A certain computer science professor named Baudisch and his team are currently hard at work creating an invisible smartphone system. Foreseeing upcoming trends in touch sensitive devices, Baudisch believes there will come a time when small gestures on the palm of one’s hand replaces our already miniaturized smartphone app-centric computing. To accomplish this next step, however, takes a lot of work, thus explaining the experimental photo’s below involving a pocket-bound iPhone and human hands.

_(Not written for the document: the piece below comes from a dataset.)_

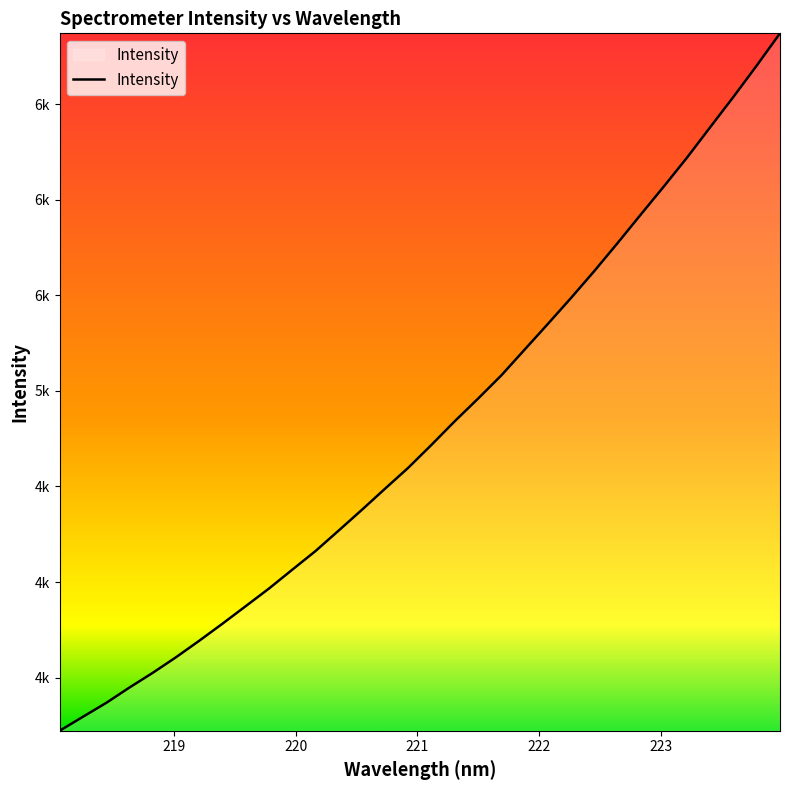

Rank the categories by value from highest to lowest.

223.9802, 223.7895, 223.5987, 223.408, 223.2172, 223.0264, 222.8355, 222.6447, 222.4538, 222.263, 222.0721, 221.8812, 221.6902, 221.4993, 221.3083, 221.1174, 220.9264, 220.7354, 220.5444, 220.3533, 220.1623, 219.9712, 219.7801, 219.589, 219.3979, 219.2067, 219.0156, 218.8244, 218.6332, 218.442, 218.2508, 218.0596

Currently being assembled in the Hasso Plattner Institute in Germany, Professor Baudisch and colleagues are using a motion capture camera and connectivity to translate hand gestures into smartphone functions. The value of such features is people who might be too busy processing information in their daily work no longer have to pull out their smartphone to access app and receive emails. It can all be done with flicks of the fingers and slight manipulations.
A little more insight:
For the current project, the researchers used a depth camera similar to the one used in Microsoft’s Kinect for Xbox, but bulkier and positioned on a tripod. (Ultimately, a smaller, wearable depth camera could be used.) The camera “subtracts” the background and tracks the finger position on the palm. It works well in various lighting conditions, including direct sunlight. Software interprets finger positions and movements and correlates it to the position of icons on a person’s iPhone. A Wi-Fi radio transmits these movements to the phone.
Of course, it will be a while before Professor Blaudisch presents a commercially viable variant of his current project.